The forum began with presentations from Dr Romanes, Deputy Director Dr Charles Alpren, Divisional Director Kate Cranwell, and Health Promotion and Planning Manager Veronica Graham, who shared WPHU’s vision for prevention and population health in the region. The forum then got hands on, with attendees identifying potential actions for each priority area and thinking about how their organisations might contribute.
Dr Romanes said bringing together the eight local governments (Brimbank, Hobsons Bay, Maribyrnong, Melbourne, Melton, Merri-bek, Moonee Valley and Wyndham) in the catchment was the first important step towards increasing health equity across the catchment.

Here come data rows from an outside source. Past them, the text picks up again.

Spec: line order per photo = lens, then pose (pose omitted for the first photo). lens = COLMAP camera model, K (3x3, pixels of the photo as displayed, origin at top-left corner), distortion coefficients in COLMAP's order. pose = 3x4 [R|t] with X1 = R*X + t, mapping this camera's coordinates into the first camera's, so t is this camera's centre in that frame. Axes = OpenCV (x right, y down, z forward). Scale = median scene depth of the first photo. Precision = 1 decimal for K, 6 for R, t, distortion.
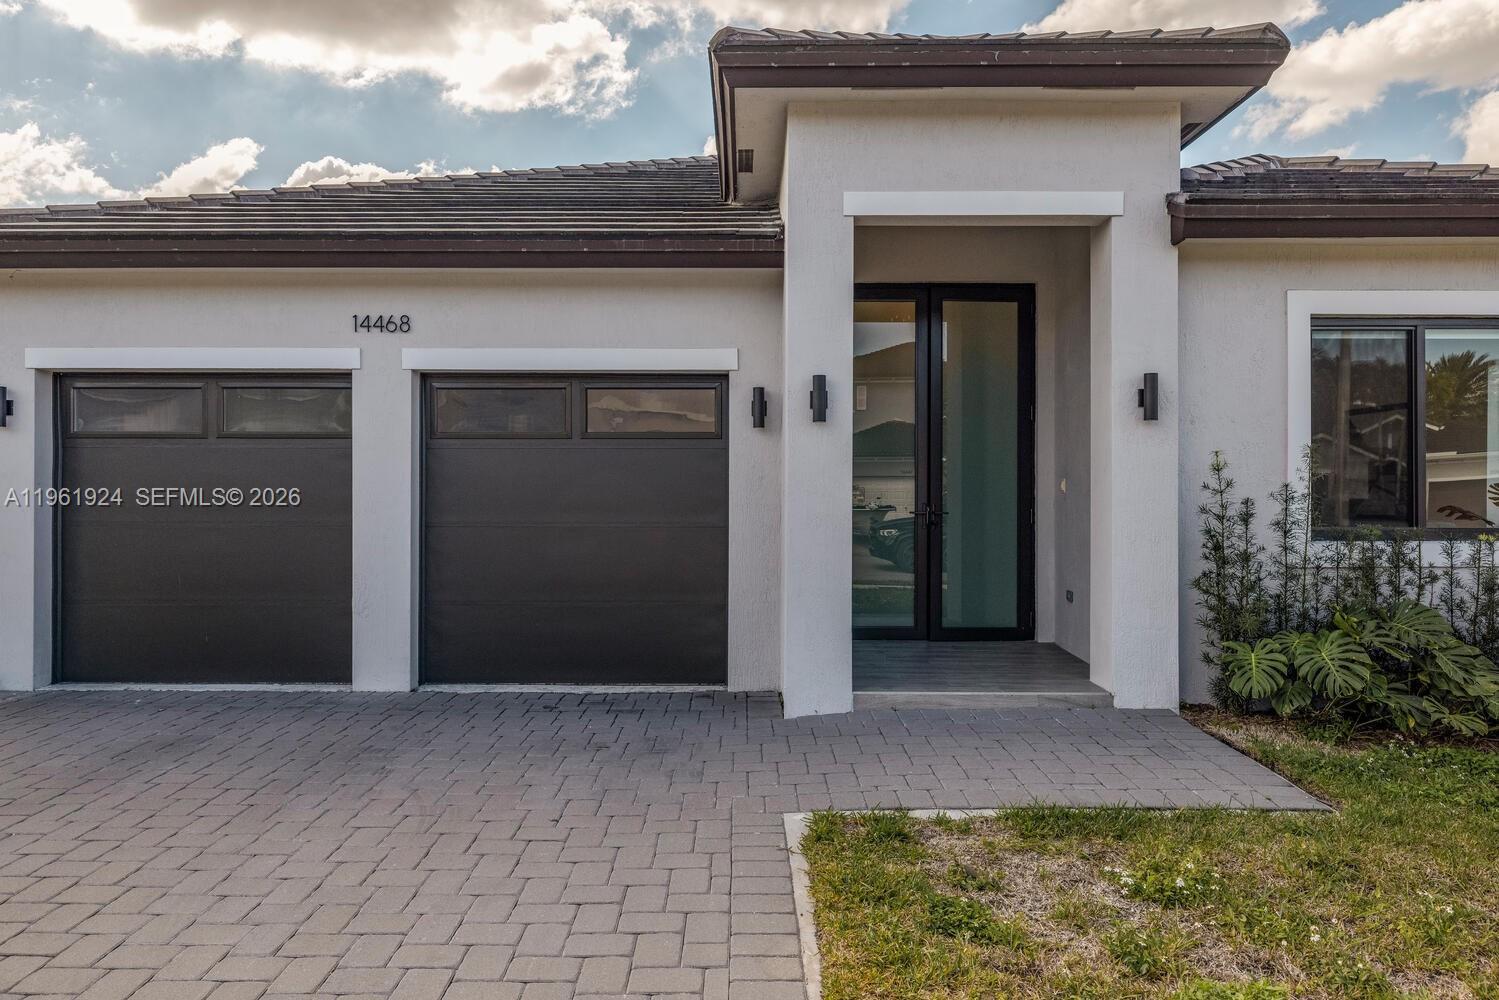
lens RADIAL K [[987.2, 0, 756.3], [0, 987.2, 491.5], [0, 0, 1]] dist [-0.006286, 0.001654]
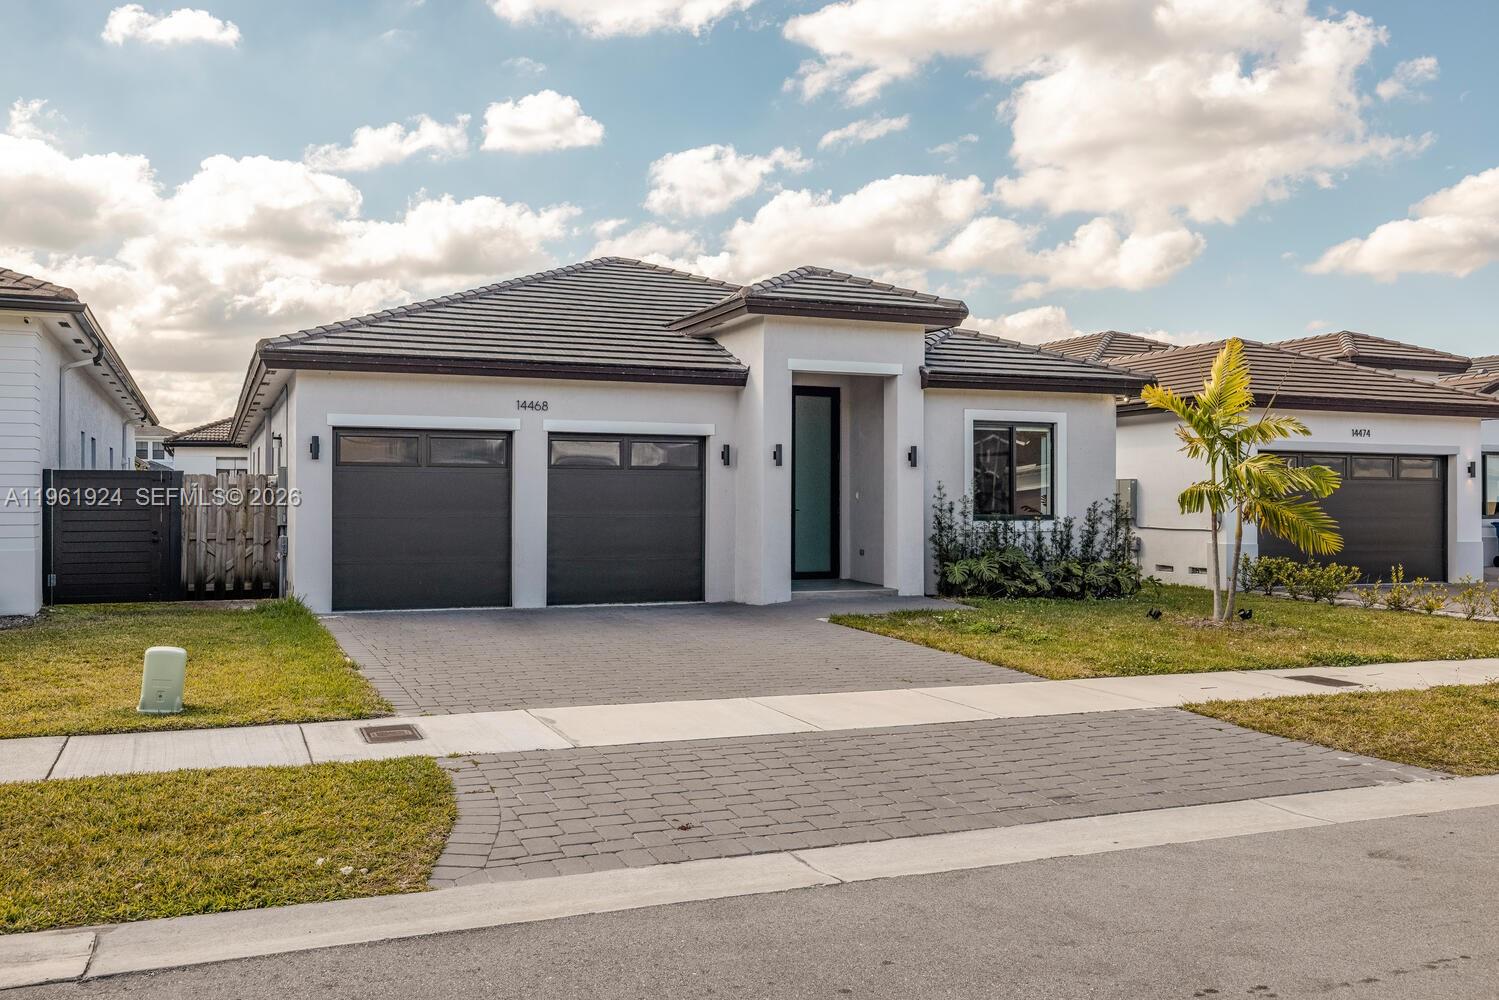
lens RADIAL K [[1320.8, 0, 750.7], [0, 1320.8, 493.9], [0, 0, 1]] dist [-0.049639, -0.006734]
pose [[0.920582, 0.004867, 0.390518, -1.109485], [0.000673, 0.999901, -0.014048, 0.031573], [-0.390548, 0.013195, 0.920488, -1.614446]]
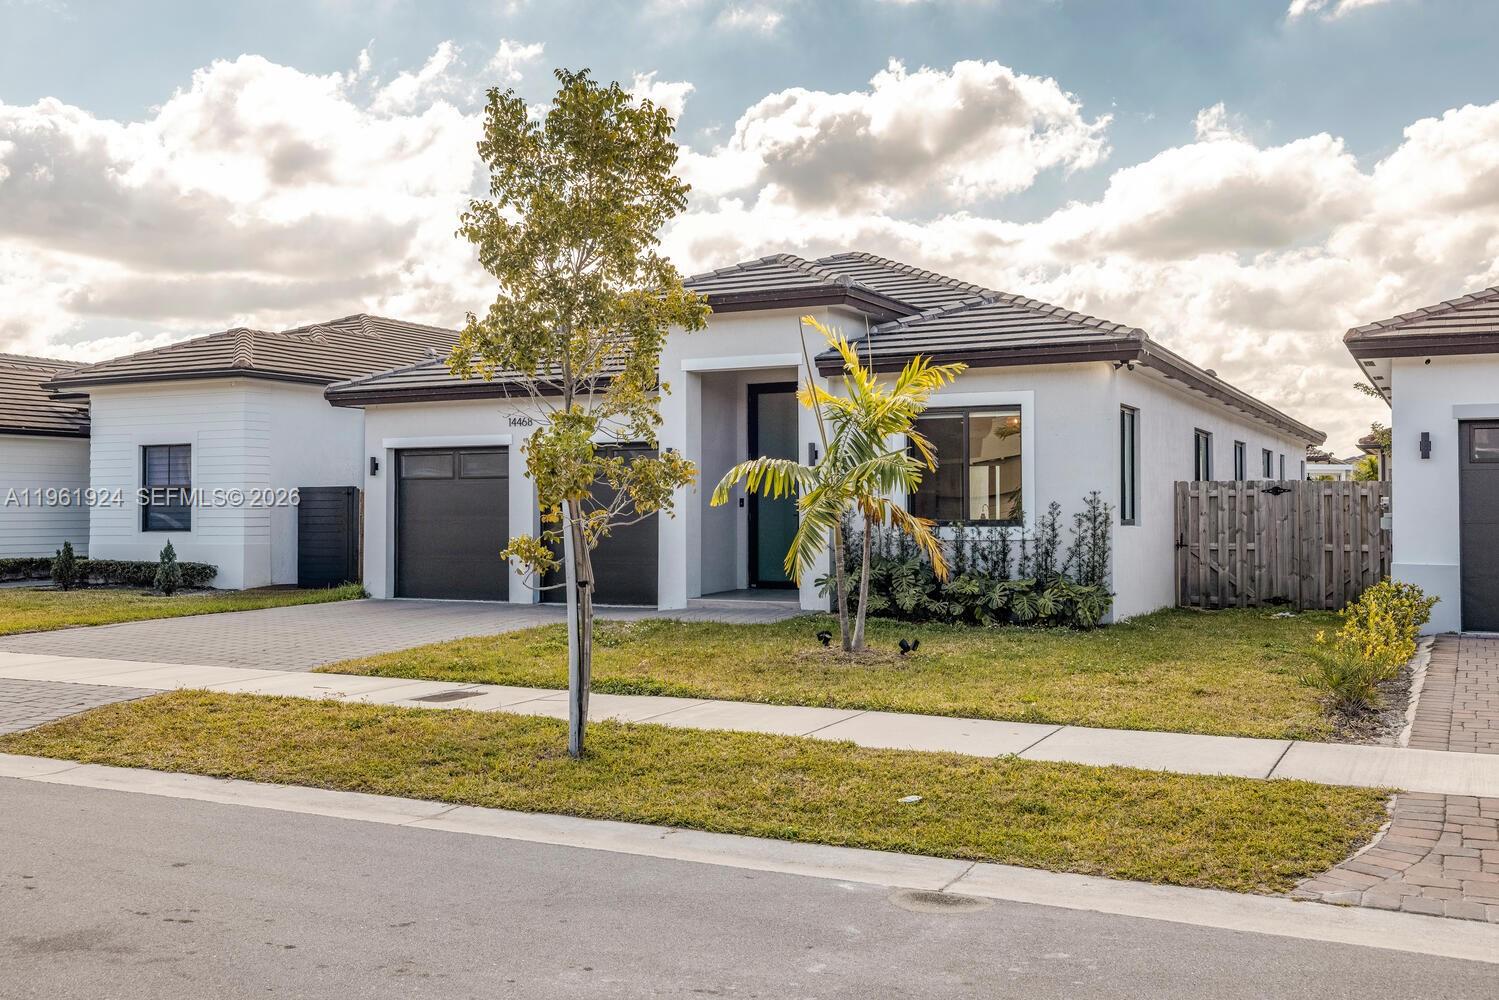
lens RADIAL K [[1377.9, 0, 757.6], [0, 1377.9, 506.3], [0, 0, 1]] dist [0.012328, 0.000000]
pose [[0.894385, -0.003800, -0.447282, 1.546571], [0.002380, 0.999990, -0.003736, 0.018962], [0.447292, 0.002277, 0.894385, -1.543649]]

“Local governments and community health services play a vital role in creating environments that support health and wellbeing, and WPHU is excited to support them in their prevention efforts,” Dr Romanes said.
Health Promotion and Planning Manager Ms Graham said the benefits of working together, using a joined-up approach to the three priority areas, would have a positive and far-reaching flow-on effect for the entire region.
“For instance, if we reduce the consumption of ultra-processed foods by three-year-olds in our catchment by just one serve a day, it could equate to 6.3 million fewer pieces of rubbish a year,” Ms Graham said.
“Achieving this small change has two big benefits: firstly, our children will be healthier and secondly, there will be less pressure on our planet and less rubbish for councils to collect. If we did this for children aged 2 to 15, this would equate to a reduction of 82 million fewer pieces of rubbish – just in our catchment alone.”
The feedback from attendees was positive with many commenting on the benefits of connecting and collaborating on their shared goal of improving health outcomes for their communities.
Attendees were invited to join the Prevention Network Collective, which will meet quarterly from June 2023 to drive collaborative action across the three priority areas.